-- Opening Marker --

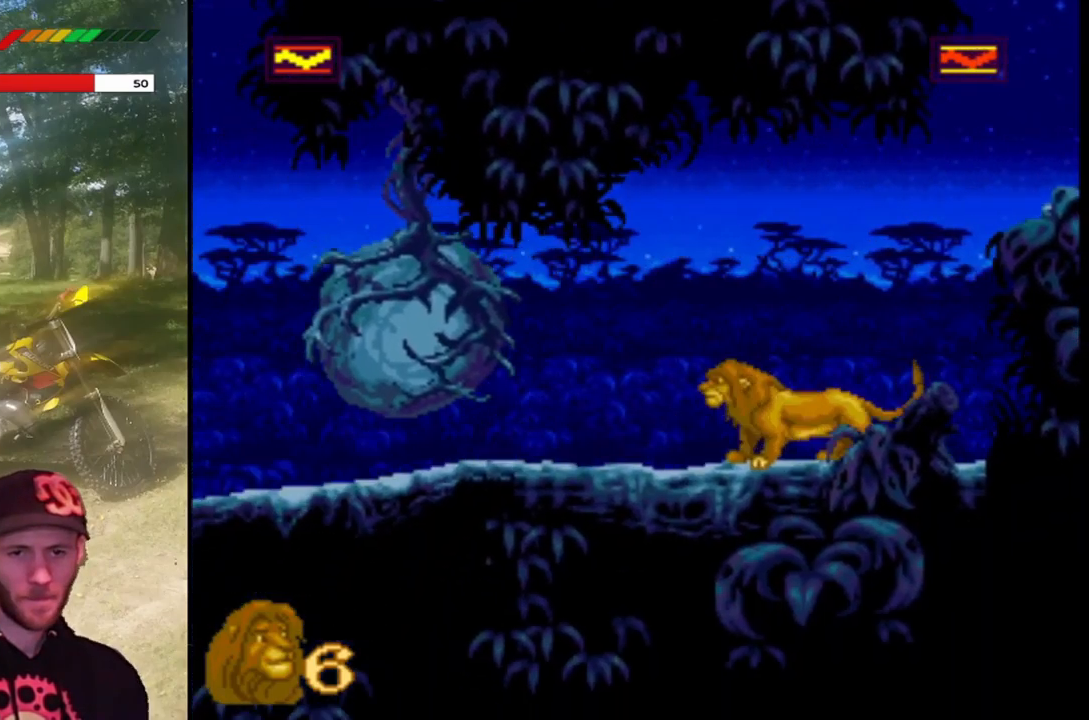
{"buttons": [], "left_stick": "center", "events": [[201, "DPAD_LEFT", "down"], [401, "DPAD_LEFT", "up"]]}
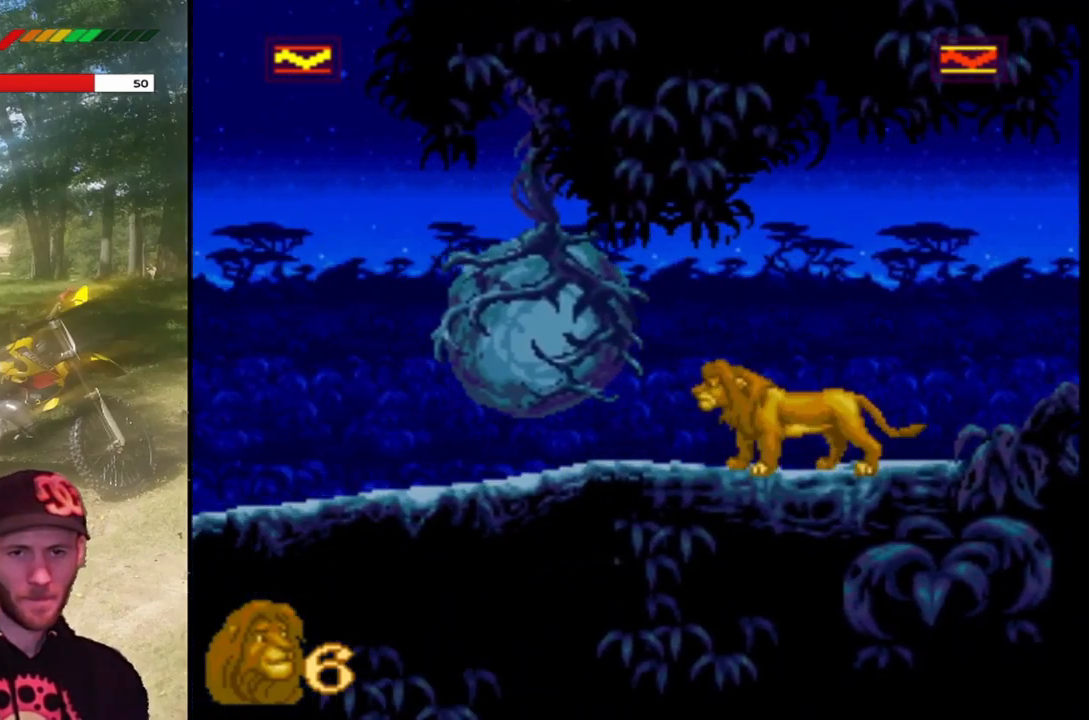
{"buttons": ["CROSS"], "left_stick": "center", "events": [[133, "DPAD_LEFT", "down"], [233, "DPAD_LEFT", "up"], [500, "CROSS", "down"]]}
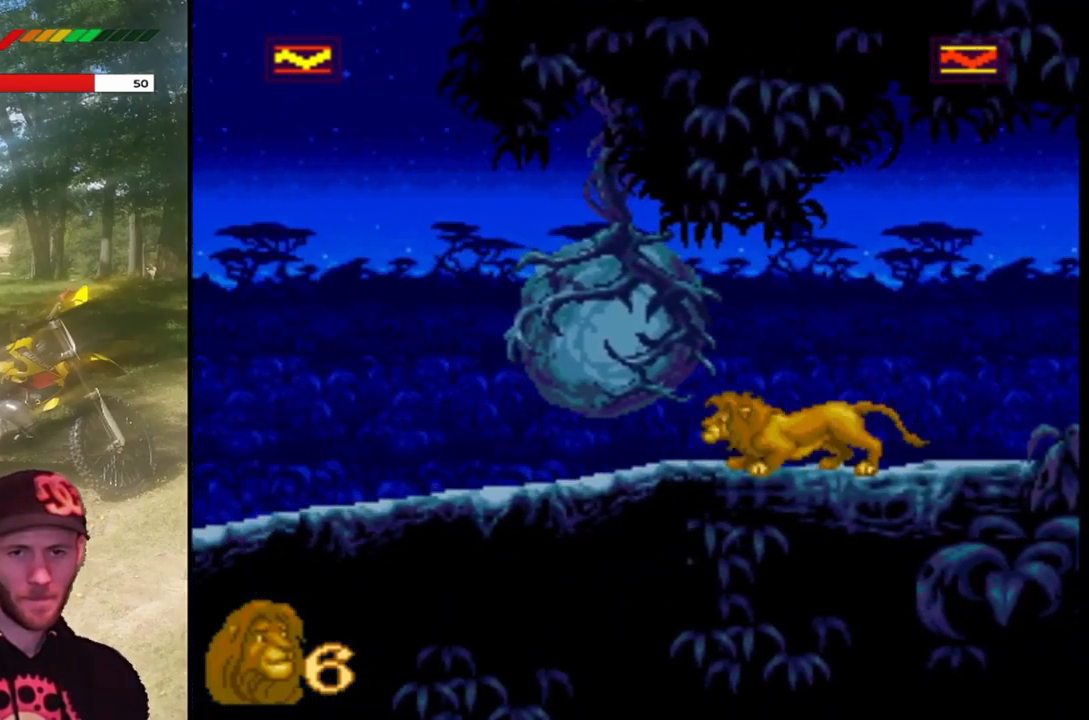
{"buttons": ["CROSS", "SQUARE"], "left_stick": "center", "events": [[434, "SQUARE", "down"]]}
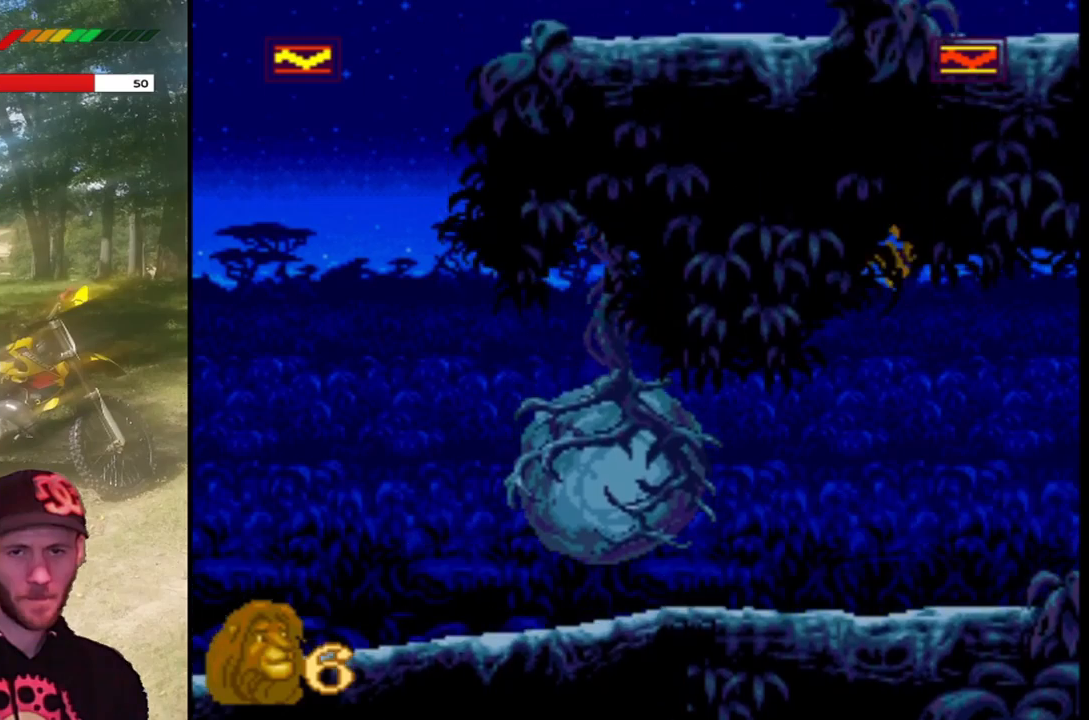
{"buttons": [], "left_stick": "center", "events": [[300, "SQUARE", "up"], [334, "CROSS", "up"]]}
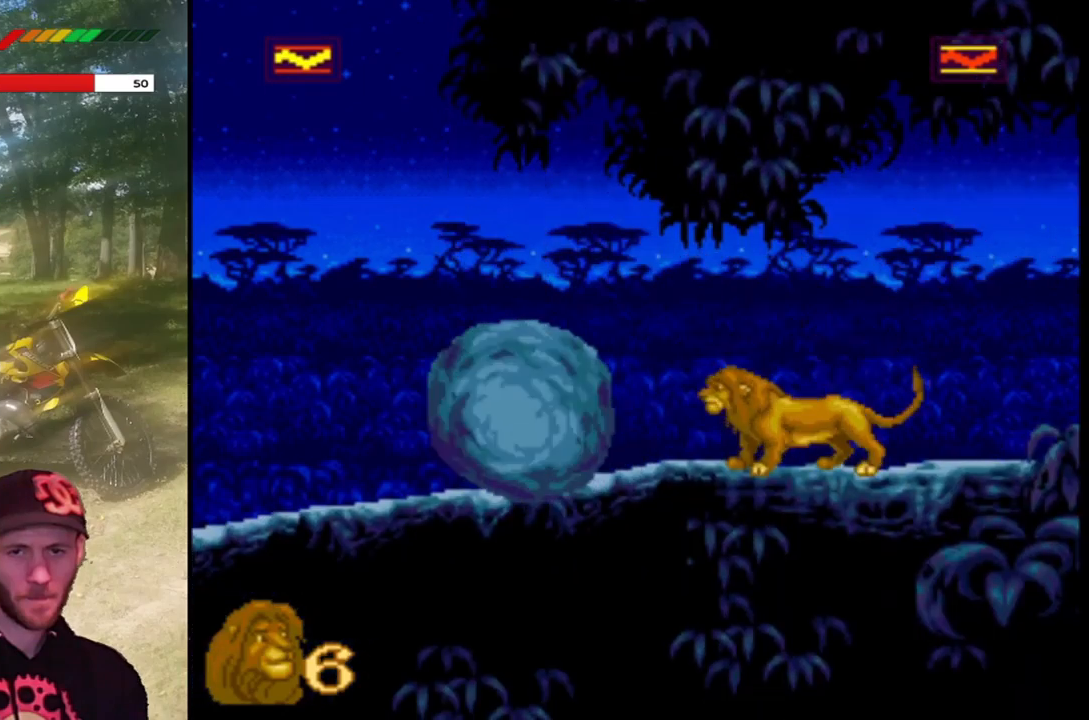
{"buttons": ["DPAD_LEFT"], "left_stick": "center", "events": [[233, "DPAD_LEFT", "down"]]}
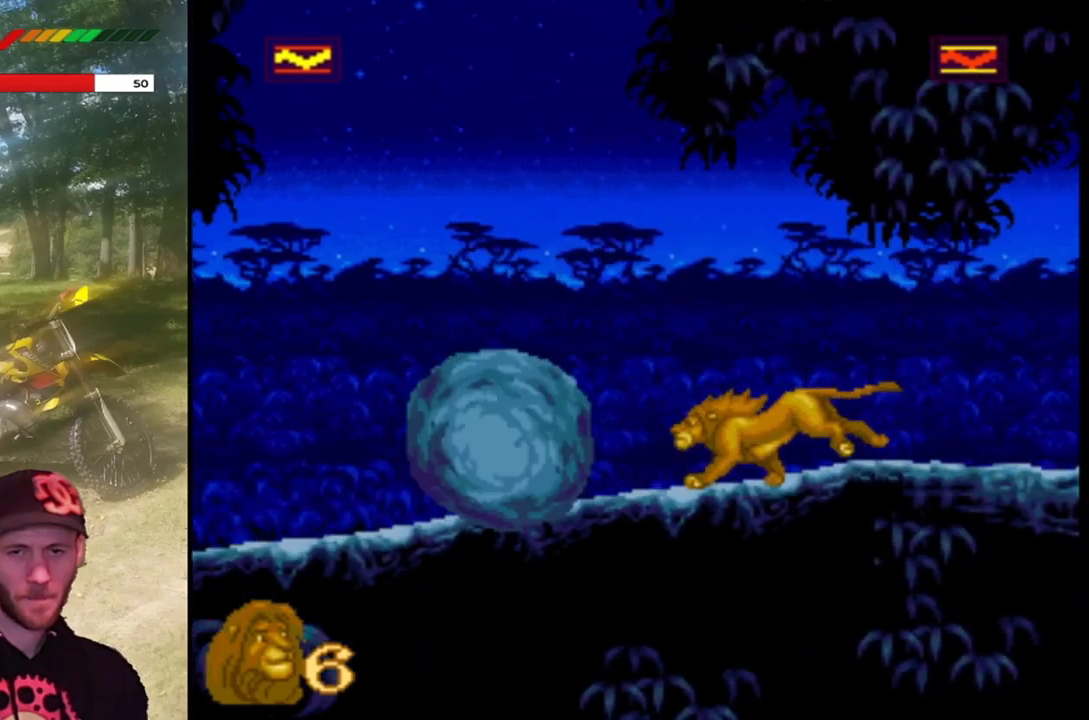
{"buttons": ["DPAD_LEFT"], "left_stick": "center", "events": [[34, "DPAD_LEFT", "up"], [234, "DPAD_LEFT", "down"]]}
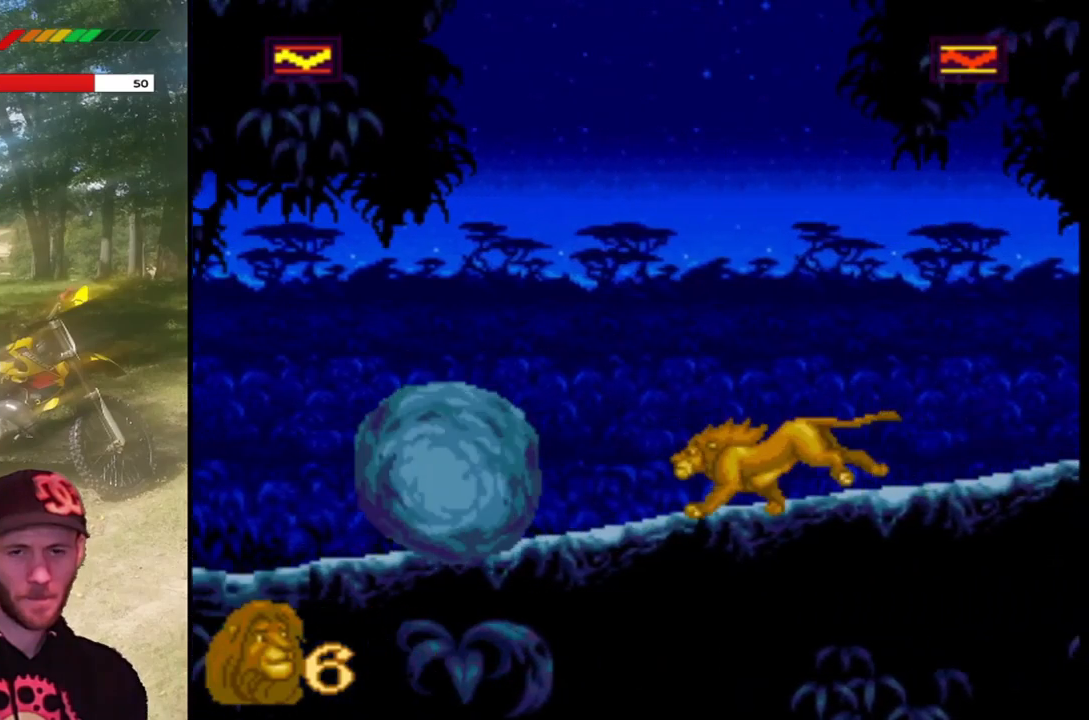
{"buttons": ["DPAD_LEFT"], "left_stick": "center", "events": [[167, "DPAD_LEFT", "up"], [400, "DPAD_LEFT", "down"]]}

-- Closing Marker --

◆ **Exercise prompt**
All of the entries above are to be restated word for word, minus the images.

◆ **Exercise solution**
{"buttons": [], "left_stick": "center", "events": [[201, "DPAD_LEFT", "down"], [401, "DPAD_LEFT", "up"]]}
{"buttons": ["CROSS"], "left_stick": "center", "events": [[133, "DPAD_LEFT", "down"], [233, "DPAD_LEFT", "up"], [500, "CROSS", "down"]]}
{"buttons": ["CROSS", "SQUARE"], "left_stick": "center", "events": [[434, "SQUARE", "down"]]}
{"buttons": [], "left_stick": "center", "events": [[300, "SQUARE", "up"], [334, "CROSS", "up"]]}
{"buttons": ["DPAD_LEFT"], "left_stick": "center", "events": [[233, "DPAD_LEFT", "down"]]}
{"buttons": ["DPAD_LEFT"], "left_stick": "center", "events": [[34, "DPAD_LEFT", "up"], [234, "DPAD_LEFT", "down"]]}
{"buttons": ["DPAD_LEFT"], "left_stick": "center", "events": [[167, "DPAD_LEFT", "up"], [400, "DPAD_LEFT", "down"]]}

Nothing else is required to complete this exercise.